Resilience and Sustainable Livelihoods: Climate Change at the Interface of Parks and People

Open Access
Schumacher, Britta Lee
Area of Honors:
Bachelor of Science
Document Type:
Thesis Supervisors:
  • Larry James Gorenflo, Thesis Supervisor
  • Roger Michael Downs, Honors Advisor
  • climate change
  • livelihood sustainability
  • food security
  • food sovereignty
  • Tanzania
  • agriculture
  • conservation
One of the greatest challenges faced in the 21st century is developing comprehensive policy and management methods that maintain the diversity of life on Earth while meeting the demands of an increasing global population in an ever-changing world. This challenge is especially evident in areas where rural peoples depend heavily on natural capital and resources to supplement their livelihoods and where the effects of climate change are most immediately felt.

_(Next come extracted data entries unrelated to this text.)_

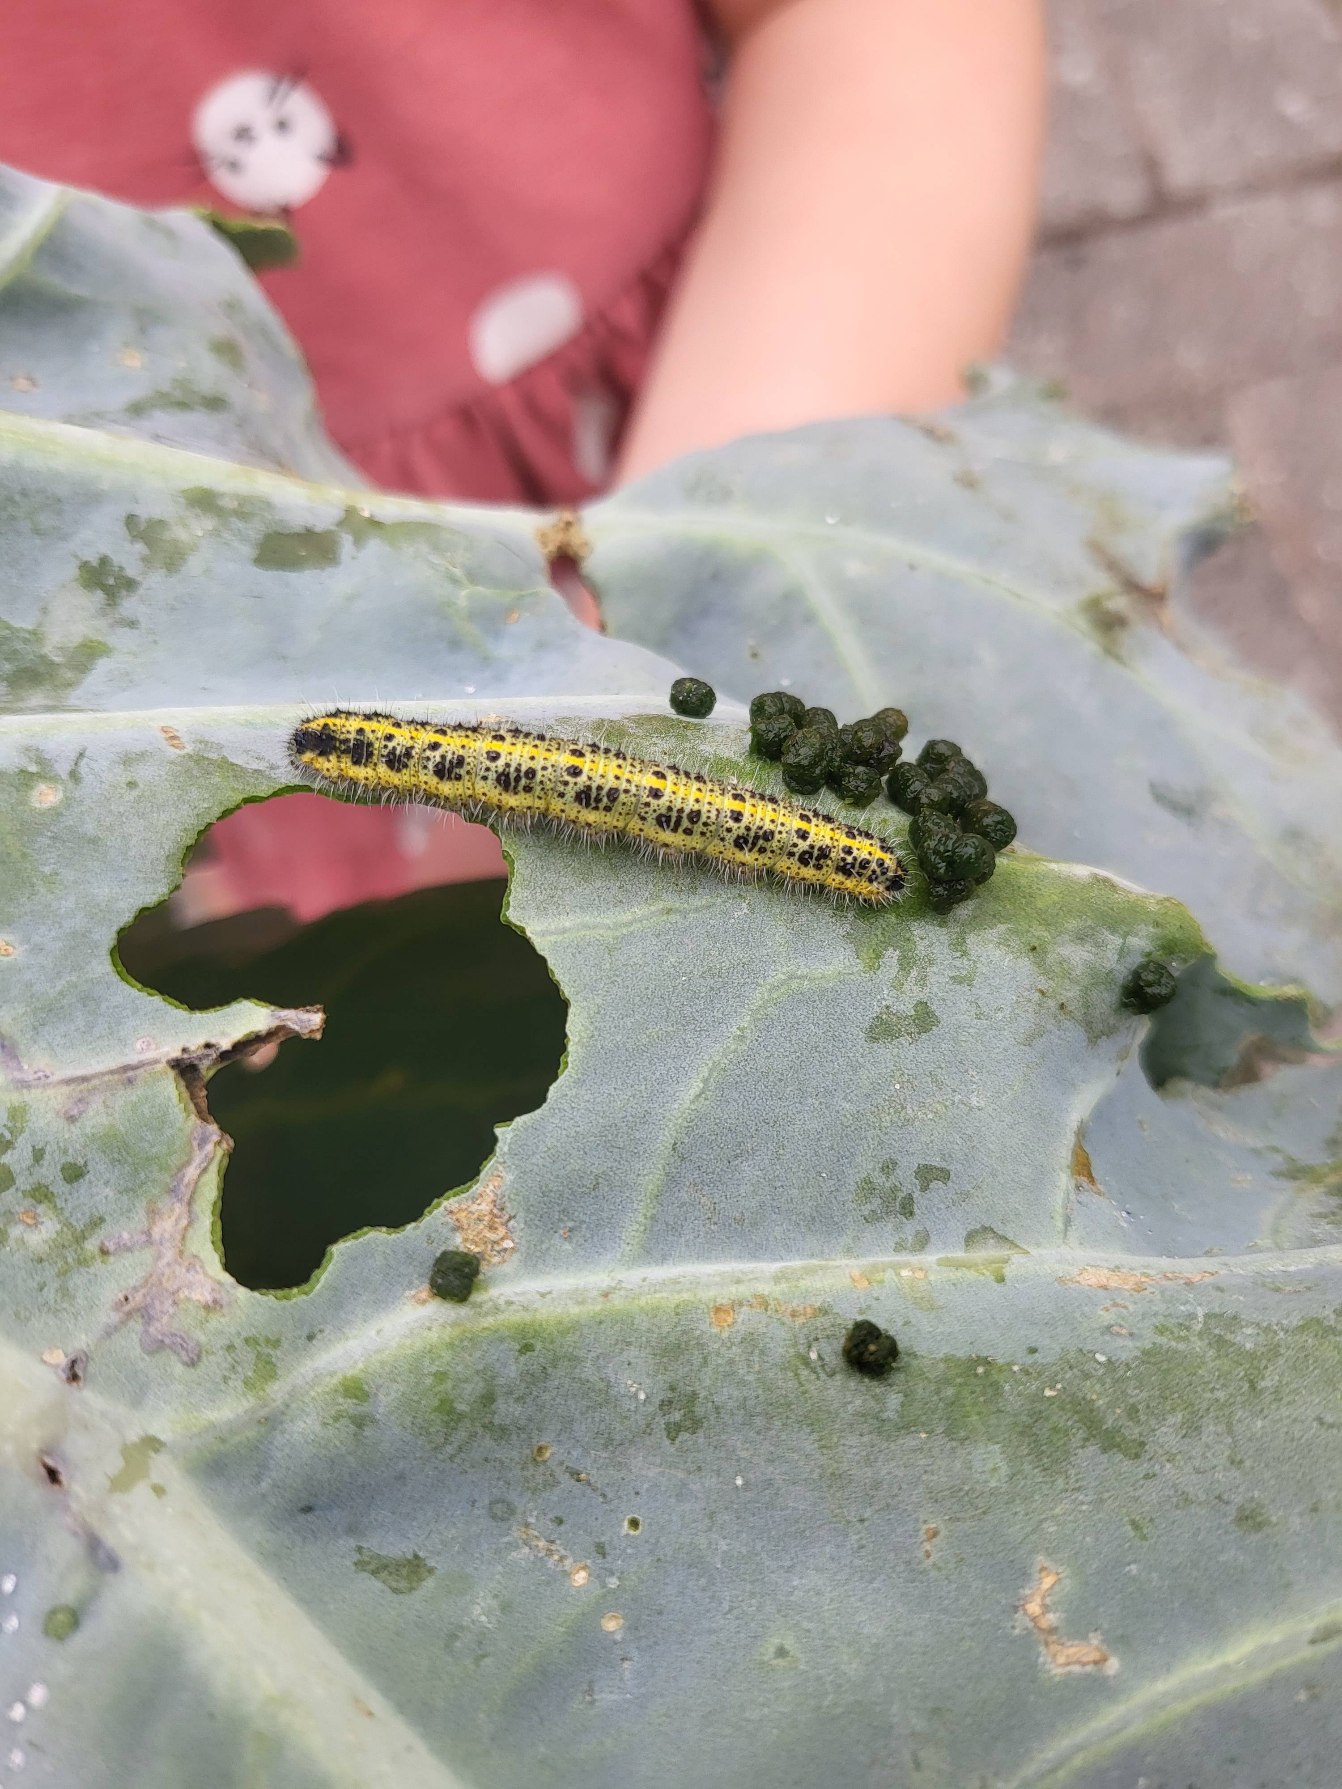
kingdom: Animalia
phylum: Arthropoda
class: Insecta
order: Lepidoptera
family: Pieridae
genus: Pieris
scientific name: Pieris brassicae
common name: Stor kålsommerfugl
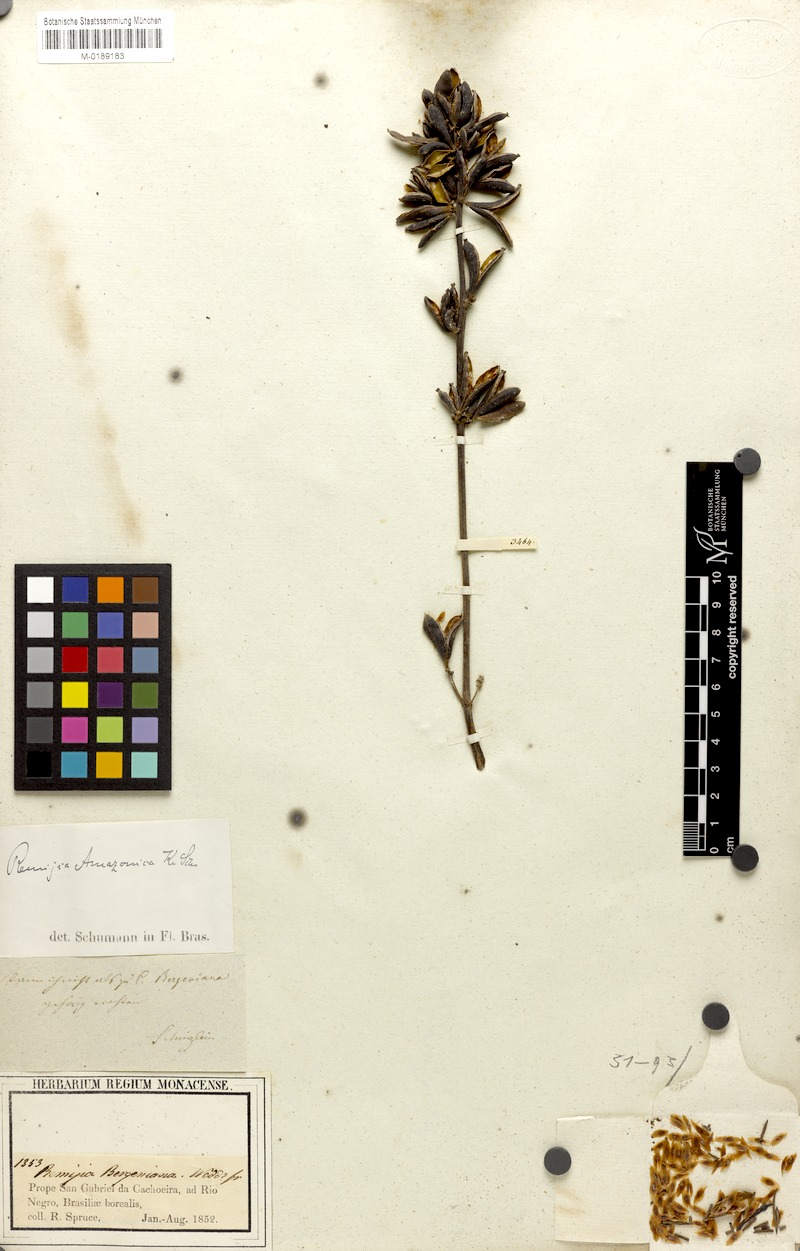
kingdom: Plantae
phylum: Tracheophyta
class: Magnoliopsida
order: Gentianales
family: Rubiaceae
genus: Remijia
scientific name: Remijia amazonica
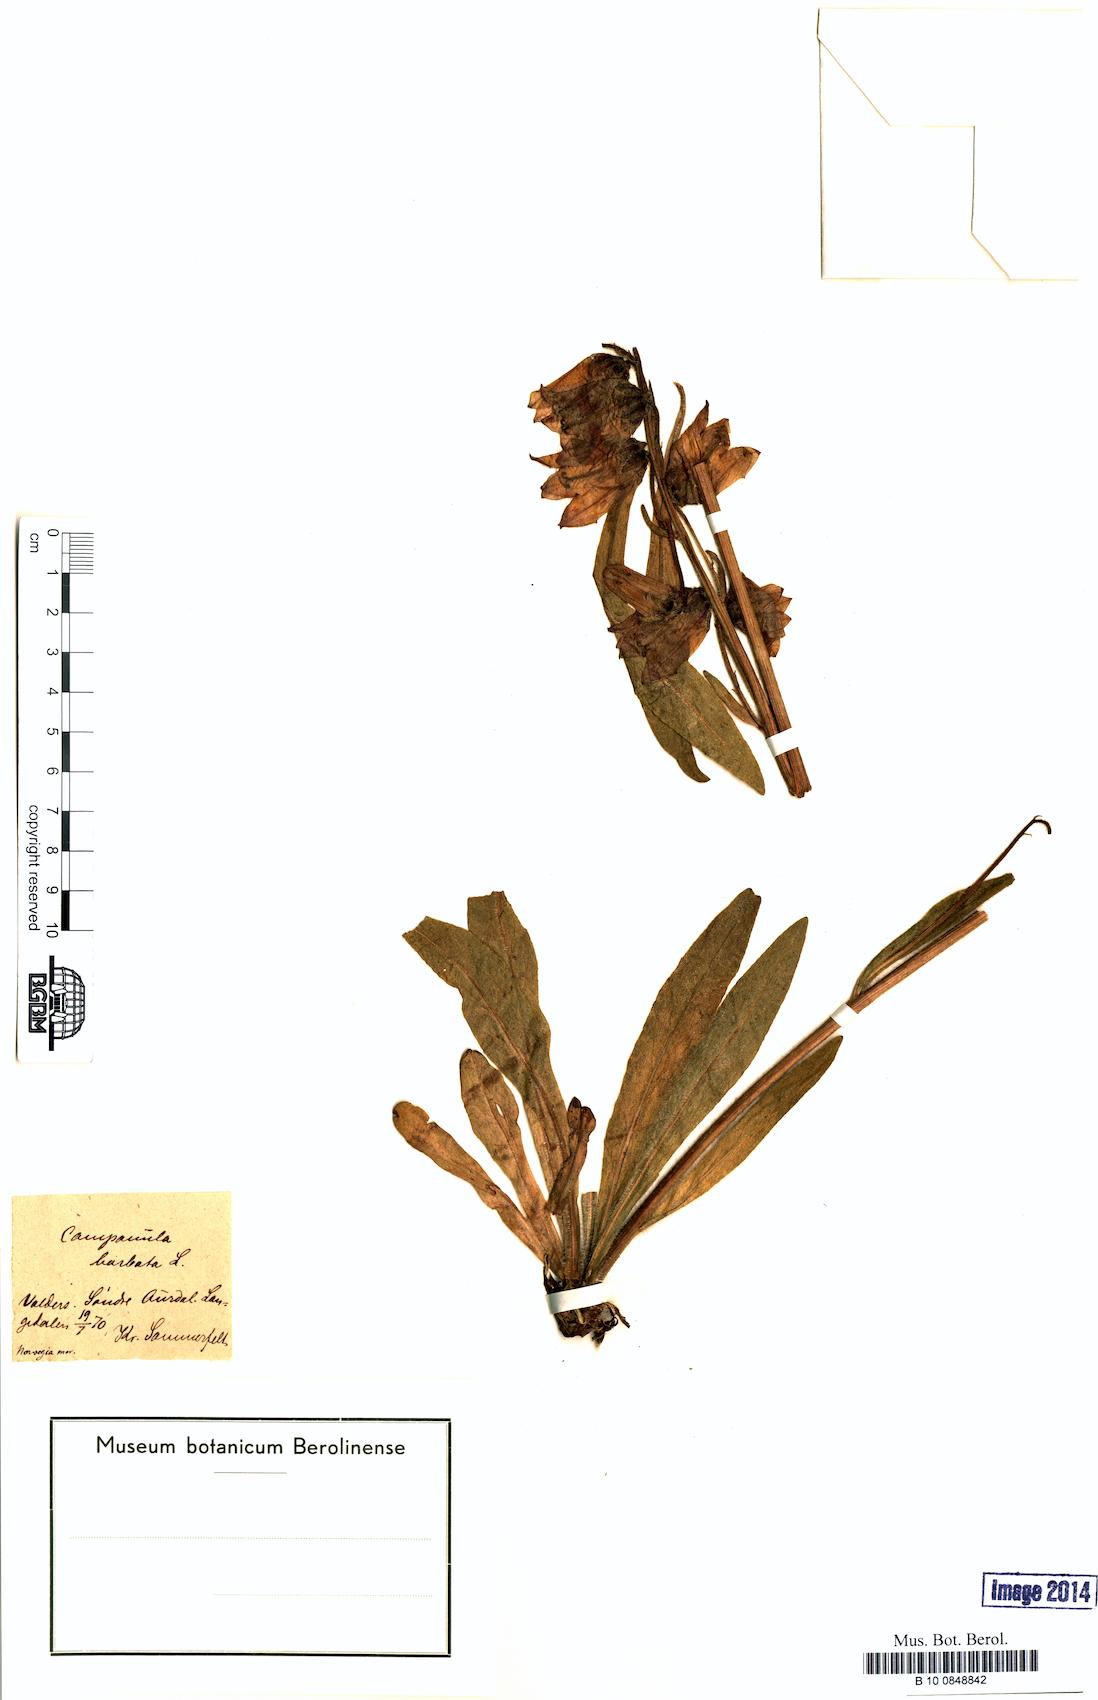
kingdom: Plantae
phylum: Tracheophyta
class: Magnoliopsida
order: Asterales
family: Campanulaceae
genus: Campanula
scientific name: Campanula barbata
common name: Bearded bellflower
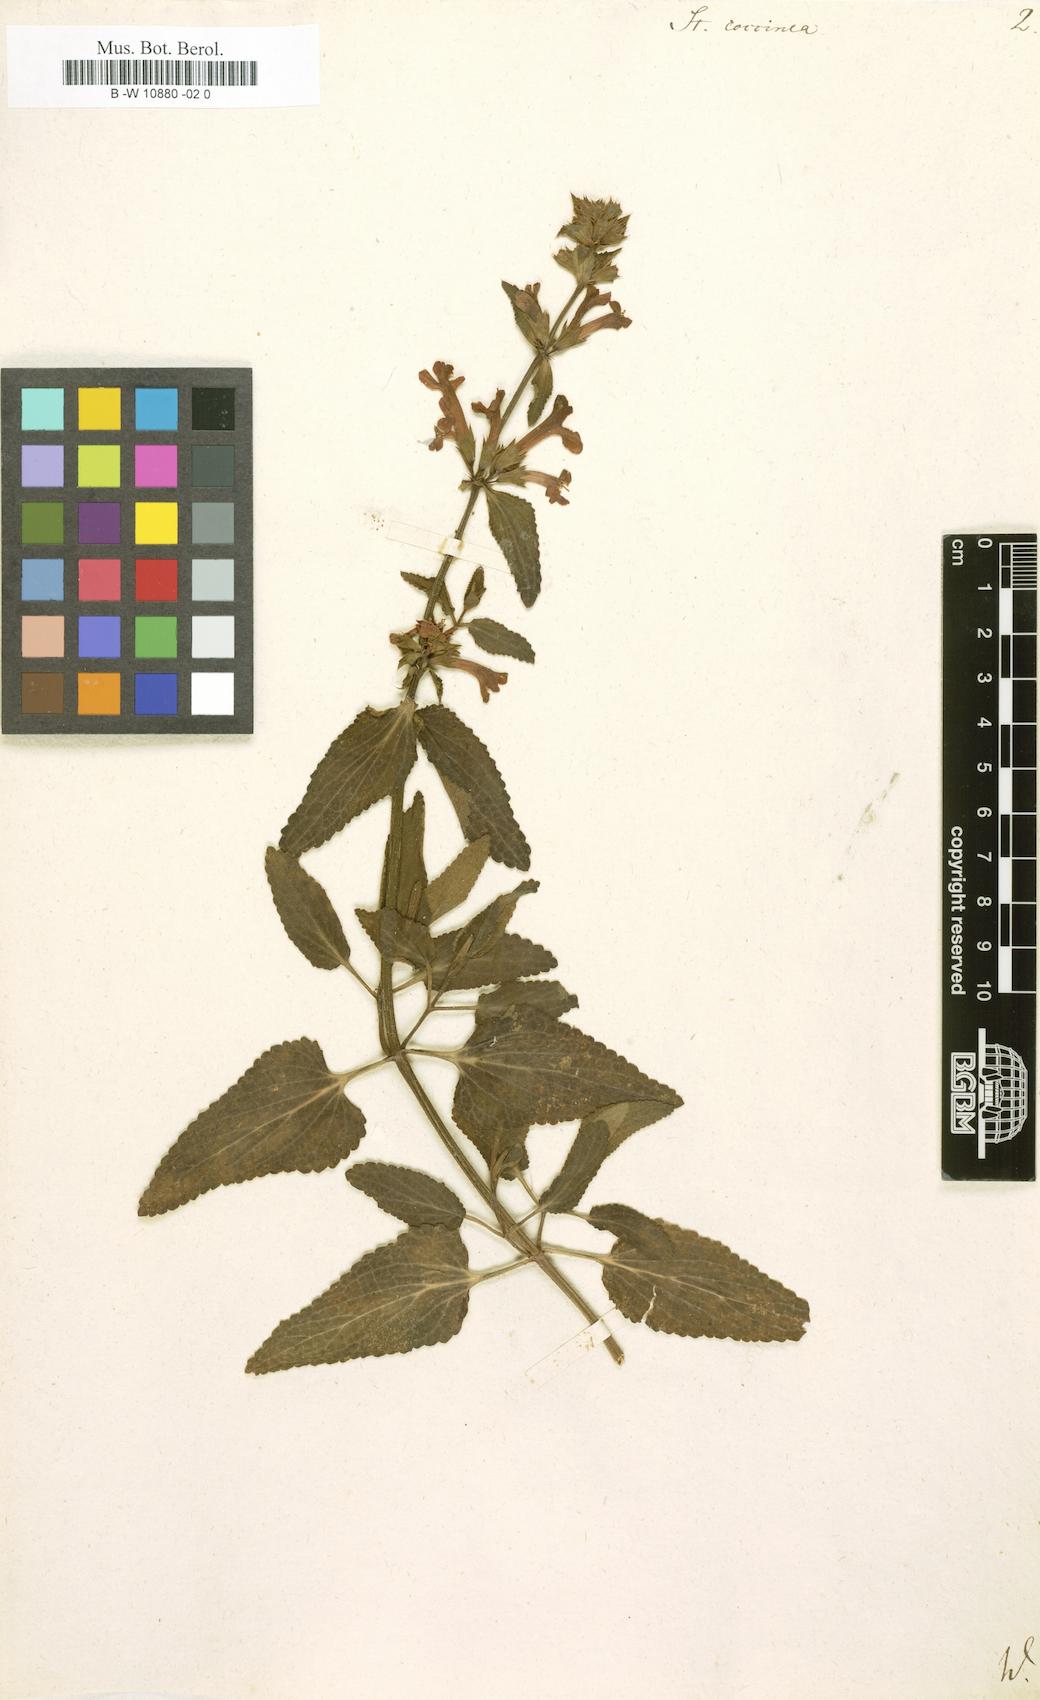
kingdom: Plantae
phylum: Tracheophyta
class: Magnoliopsida
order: Lamiales
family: Lamiaceae
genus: Stachys
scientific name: Stachys coccinea
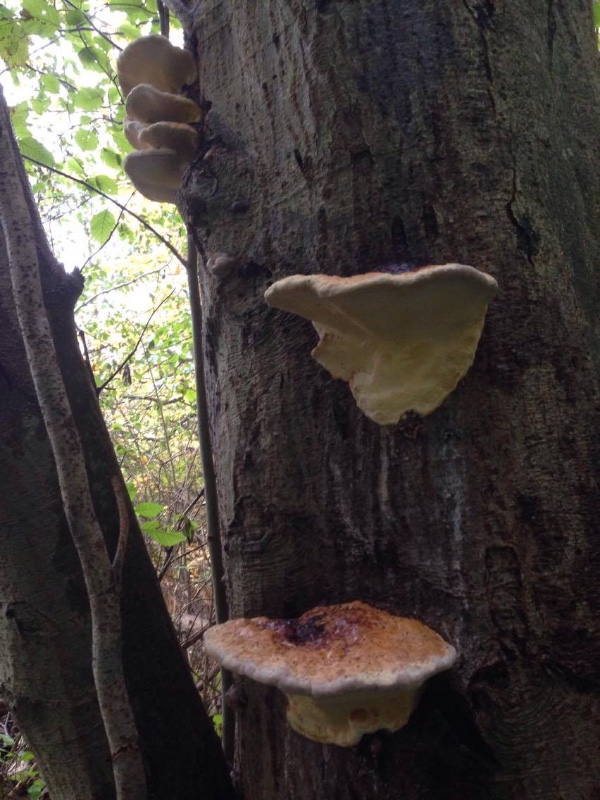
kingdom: Fungi
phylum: Basidiomycota
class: Agaricomycetes
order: Polyporales
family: Fomitopsidaceae
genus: Fomitopsis
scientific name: Fomitopsis pinicola
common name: randbæltet hovporesvamp
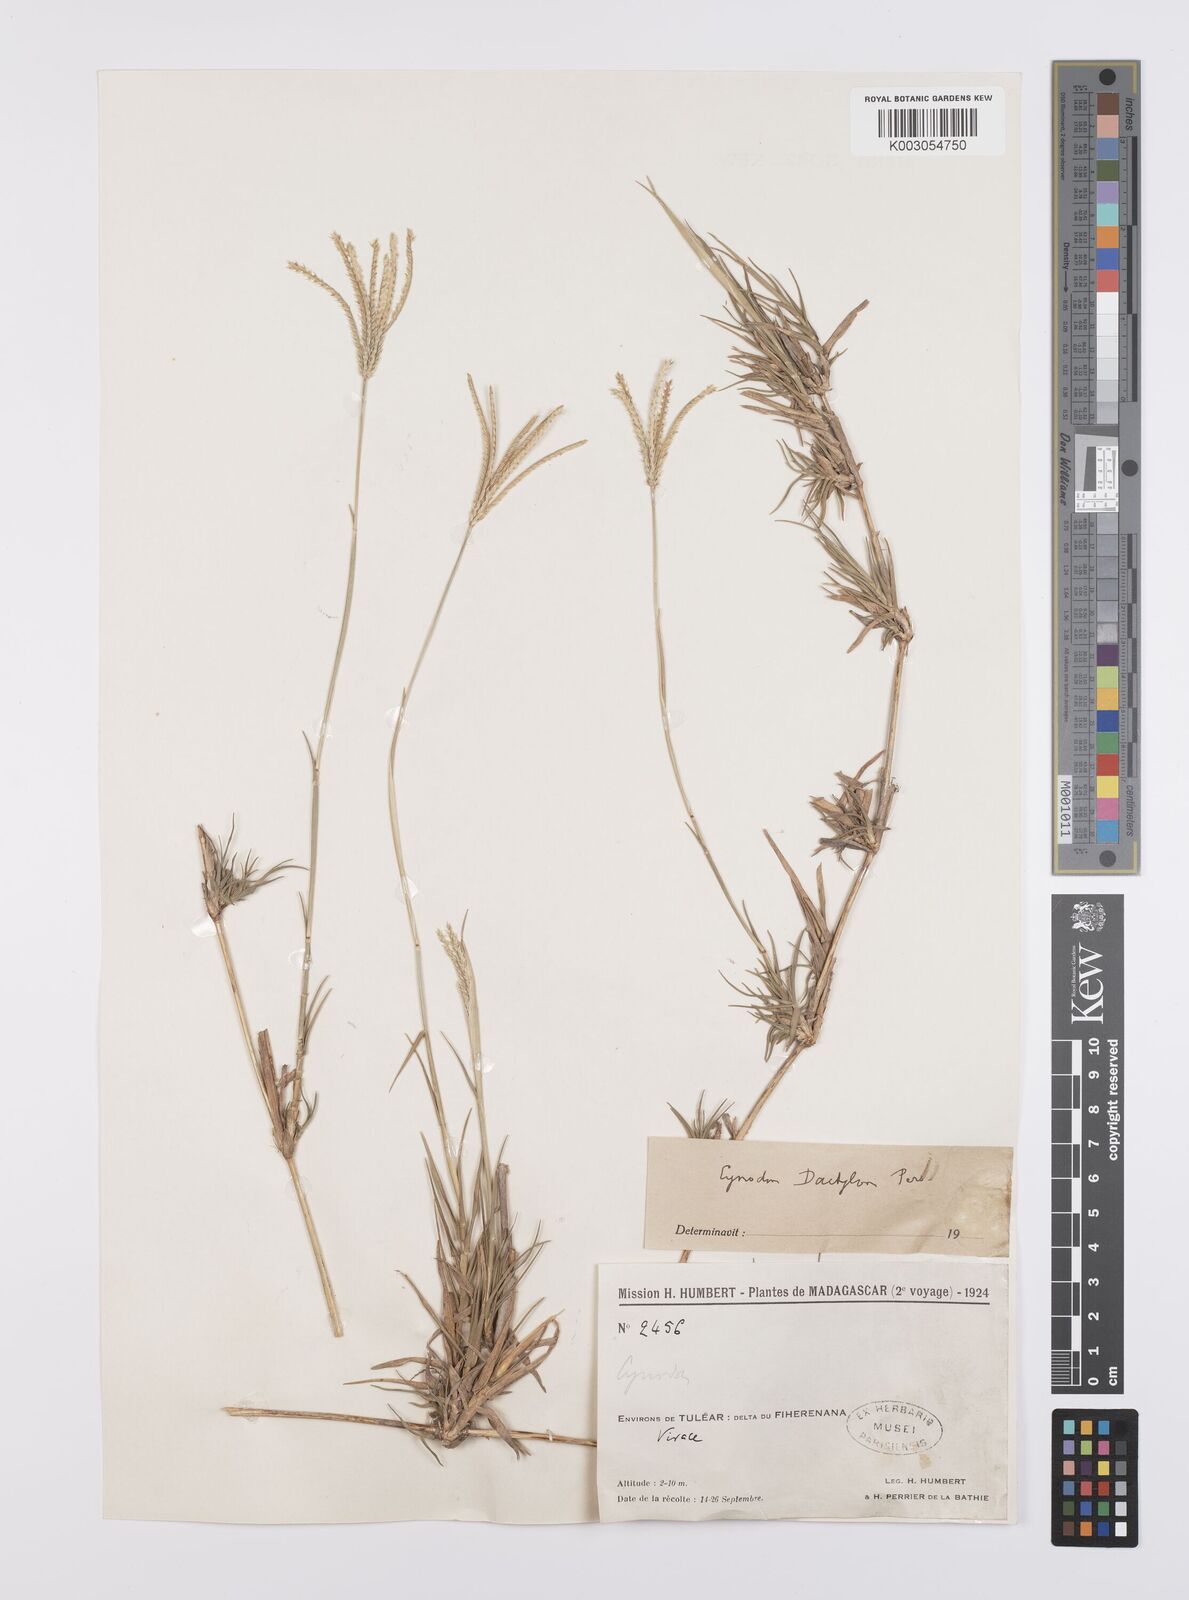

Uncovering these plausible management and policy solutions is of extreme importance in the Udzungwa Mountains region of the Eastern Arc Mountains in Tanzania, in particular due to the proximity of the Udzungwa Mountains National Park (UMNP) to a population of at least 60,000 commercial and subsistence agriculturalists it supports on its eastern border. To begin to uncover the possible indirect consequences of climate change on UMNP first requires understanding the likely impacts of climate change on people. For agriculturalists, the most meaningful impact is on crop yields. Thus, establishing a baseline of production and food security in one village, Mang’ula B, acts to provide a basis for considering possible impacts of climate change on UMNP through the lens of sustainable livelihoods. Fieldwork and interviews, providing insights on people’s perceptions of climate change and its impacts on agricultural production, complemented the analysis of sustainable livelihoods. Quantitative climatological and agricultural data, coupled with insights of local people, are the basis of this study, the latter helping to understand better the challenges of decreasing food security and livelihood sustainability from changing climate faced by residents of Mang’ula B. The results of this research suggest a bleak future where traditional agricultural methods yield minimal production and food security and livelihood sustainability falters, possibly threatening the integrity of UMNP and the Udzungwas.